Tardy Bennies -- Some Numbers
In July, House investigators reported that five years after Congress decided that veterans with disabilities ought to be given retroactive pay some 60,000 veterans had still not been told whether they were eligible for the pay.
The reason cited: Contractor Lockheed Martin had decided to do the calculations by hand.
"Together with our customer, we recognized that most cases would have to be processed manually, and we began an accelerated hiring initiative with a goal of completing the original cases by the end of April 2008. We were successful in completing all original cases on June 6, 2008," Joseph R. Cipriano, president of Lockheed Martin Business Process Solutions, said in written testimony during a hearing about the report.
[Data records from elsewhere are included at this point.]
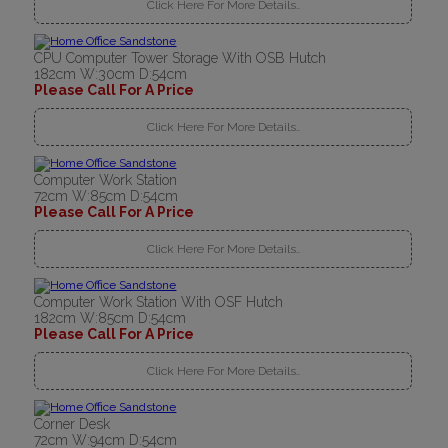
Click Here For More Details..
CPU Computer Tower Storage With OSB Hutch
182cm W:30cm D:54cm
Please Call For A Price
Click Here For More Details..
Computer Work Station
72cm W:85cm D:54cm
Please Call For A Price
Click Here For More Details..
Computer Work Station With OSF Hutch
182cm W:85cm D:54cm
Please Call For A Price
Click Here For More Details..
Corner Desk
72cm W:94cm D:54cm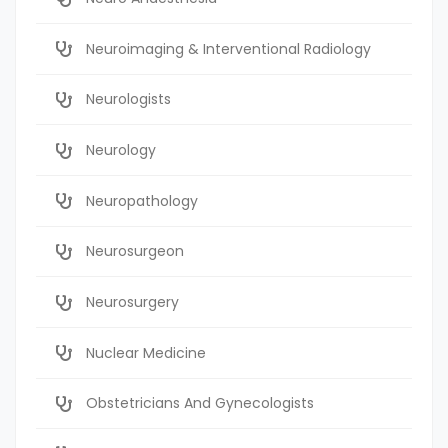
Neuroimaging & Interventional Radiology
Neurologists
Neurology
Neuropathology
Neurosurgeon
Neurosurgery
Nuclear Medicine
Obstetricians And Gynecologists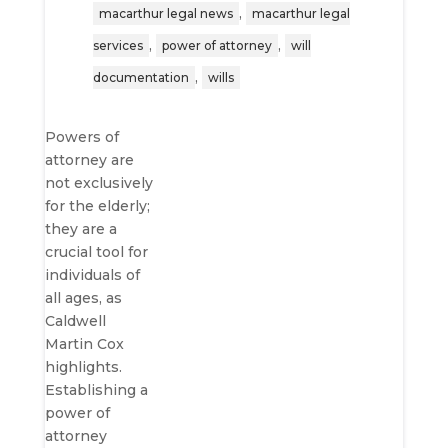
,
macarthur legal news
macarthur legal
,
,
services
power of attorney
will
,
documentation
wills
Powers of
attorney are
not exclusively
for the elderly;
they are a
crucial tool for
individuals of
all ages, as
Caldwell
Martin Cox
highlights.
Establishing a
power of
attorney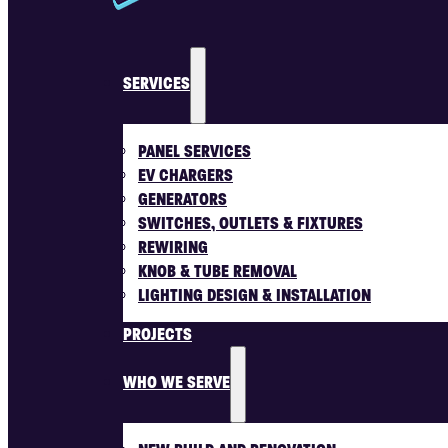
SERVICES
PANEL SERVICES
EV CHARGERS
GENERATORS
SWITCHES, OUTLETS & FIXTURES
REWIRING
KNOB & TUBE REMOVAL
LIGHTING DESIGN & INSTALLATION
PROJECTS
WHO WE SERVE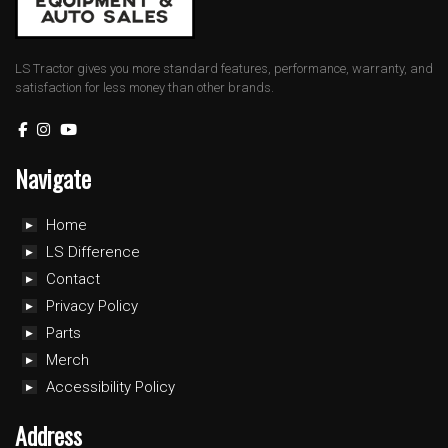
LS Tractor gives you more standard features, performance, warranty, and
satisfaction for less money than other brands.
Navigate
Home
LS Difference
Contact
Privacy Policy
Parts
Merch
Accessibility Policy
Address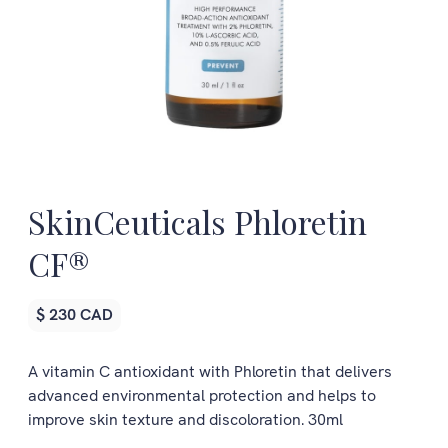
SkinCeuticals Phloretin
CF®
$ 230 CAD
A vitamin C antioxidant with Phloretin that delivers
advanced environmental protection and helps to
improve skin texture and discoloration. 30ml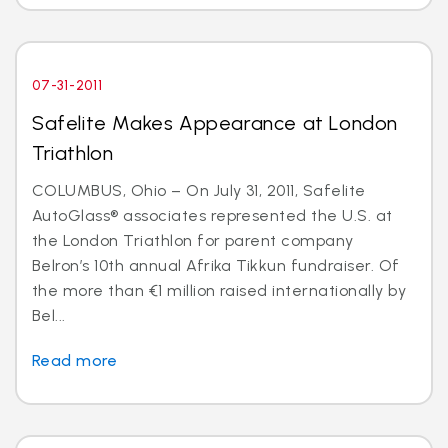
07-31-2011
Safelite Makes Appearance at London
Triathlon
COLUMBUS, Ohio – On July 31, 2011, Safelite
AutoGlass® associates represented the U.S. at
the London Triathlon for parent company
Belron’s 10th annual Afrika Tikkun fundraiser. Of
the more than €1 million raised internationally by
Bel...
Read more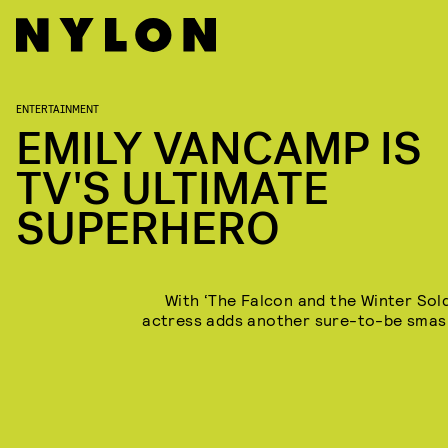
ENTERTAINMENT
EMILY VANCAMP IS
TV'S ULTIMATE
SUPERHERO
With ‘The Falcon and the Winter Soldi
actress adds another sure-to-be smas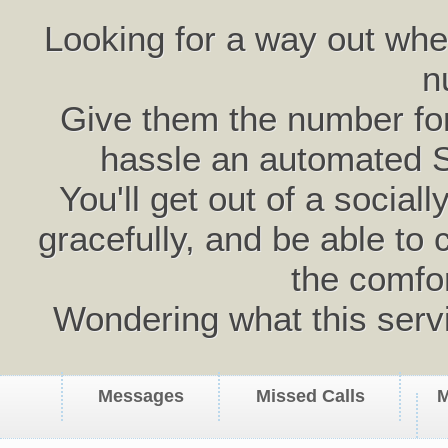
Looking for a way out wh
n
Give them the number for 
hassle an automated 
You'll get out of a social
gracefully, and be able to 
the comfo
Wondering what this serv
Messages
Missed Calls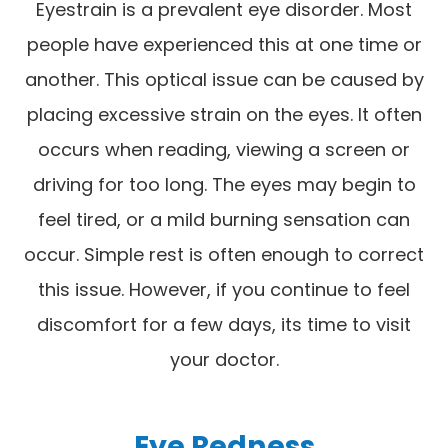
Eyestrain is a prevalent eye disorder. Most
people have experienced this at one time or
another. This optical issue can be caused by
placing excessive strain on the eyes. It often
occurs when reading, viewing a screen or
driving for too long. The eyes may begin to
feel tired, or a mild burning sensation can
occur. Simple rest is often enough to correct
this issue. However, if you continue to feel
discomfort for a few days, its time to visit
your doctor.
Eye Redness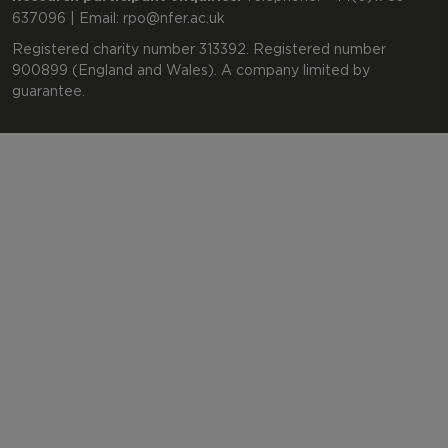
637096 | Email:
rpo@nfer.ac.uk
Registered charity number 313392. Registered number
900899 (England and Wales). A company limited by
guarantee.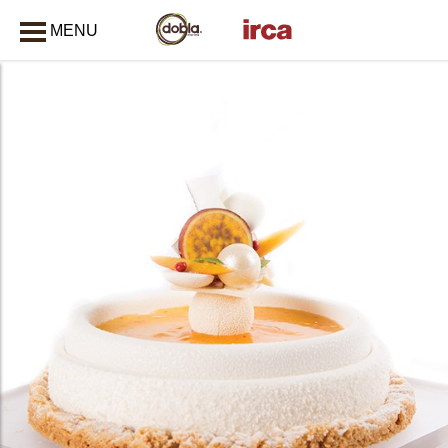
MENU
CLOSE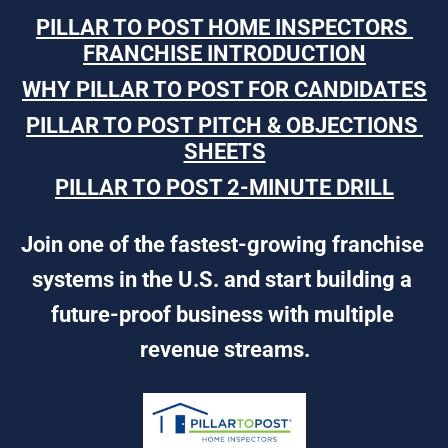
PILLAR TO POST HOME INSPECTORS 
FRANCHISE INTRODUCTION
WHY PILLAR TO POST FOR CANDIDATES
PILLAR TO POST PITCH & OBJECTIONS 
SHEETS
PILLAR TO POST 2-MINUTE DRILL
Join one of the fastest-growing franchise 
systems in the U.S. and start building a 
future-proof business with multiple 
revenue streams.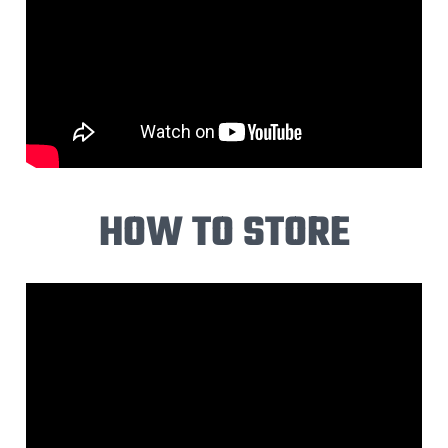
HOW TO STORE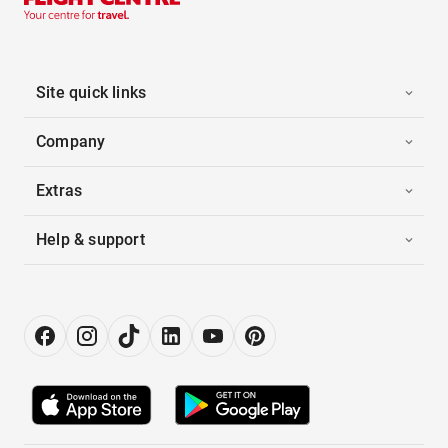
Site quick links
Company
Extras
Help & support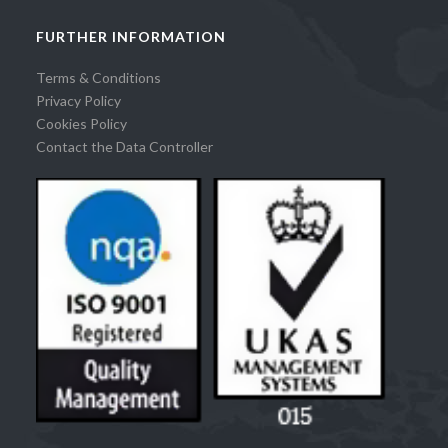
FURTHER INFORMATION
Terms & Conditions
Privacy Policy
Cookies Policy
Contact the Data Controller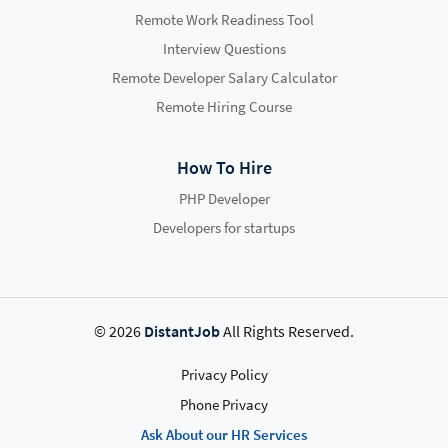
Remote Work Readiness Tool
Interview Questions
Remote Developer Salary Calculator
Remote Hiring Course
How To Hire
PHP Developer
Developers for startups
© 2026
DistantJob
All Rights Reserved.
Privacy Policy
Phone Privacy
Ask About our HR Services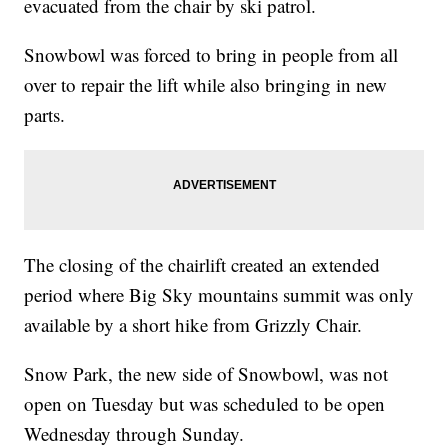
evacuated from the chair by ski patrol.
Snowbowl was forced to bring in people from all
over to repair the lift while also bringing in new
parts.
The closing of the chairlift created an extended
period where Big Sky mountains summit was only
available by a short hike from Grizzly Chair.
Snow Park, the new side of Snowbowl, was not
open on Tuesday but was scheduled to be open
Wednesday through Sunday.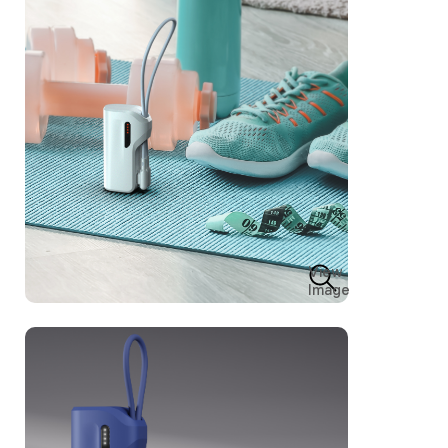
View
Image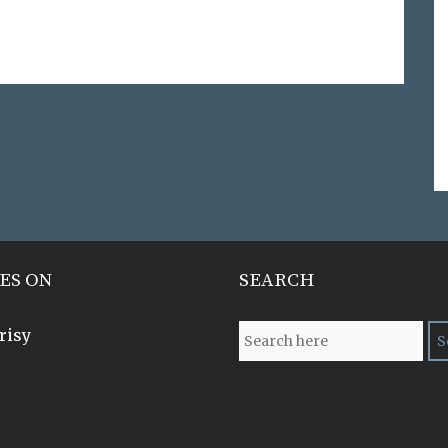
ES ON
SEARCH
risy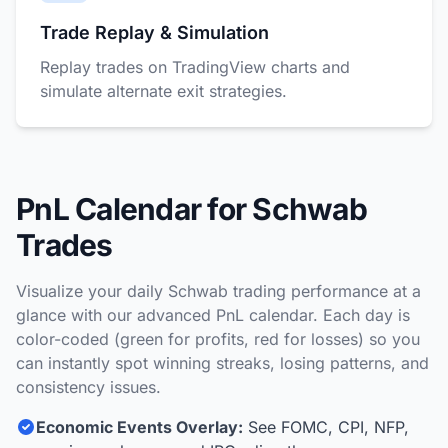
Trade Replay & Simulation
Replay trades on TradingView charts and
simulate alternate exit strategies.
PnL Calendar for Schwab
Trades
Visualize your daily Schwab trading performance at a
glance with our advanced PnL calendar. Each day is
color-coded (green for profits, red for losses) so you
can instantly spot winning streaks, losing patterns, and
consistency issues.
Economic Events Overlay:
See FOMC, CPI, NFP,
Now, the Domestic Policy Subcommittee of the Oversight and Government Reform Committee is following through on the bottom line. In a letter to the Defense Finance and Accounting Service, the subcommittee's investigators estimate that between "1,782 and 1,985 severely disabled veterans were wrongly denied a VA Retro payment, while as many as 2,514 such veterans received inaccurate payments in excess of $2,500."
The total cost of these errors is almost $12 million, the subcommittee investigation found. Under yesterday, the committee thought the cost of the errors was as high as $20 million.
"Errors of that magnitude are disgraceful," subcommittee Chairman Dennis Kucinich said in a statement. "Each and every one of those veterans devoted his career to the Armed Services of the United States and received his disabling injuries in combat or military service. Over the course of its cost-plus contract with the Government, Lockheed miscomputed and mishandled the VA Retro pay awards of the equivalent of a whole Combat Brigade."
Kucinich is calling for a "l00 percent recalculation of all No Pay Due determinations and payments in excess of $2,500 made after suspension of government quality assurance."
This may not seem like a lot of money, given the vast amount spents on federal procurement -- unless you're a disabled veteran who needs a little extra help.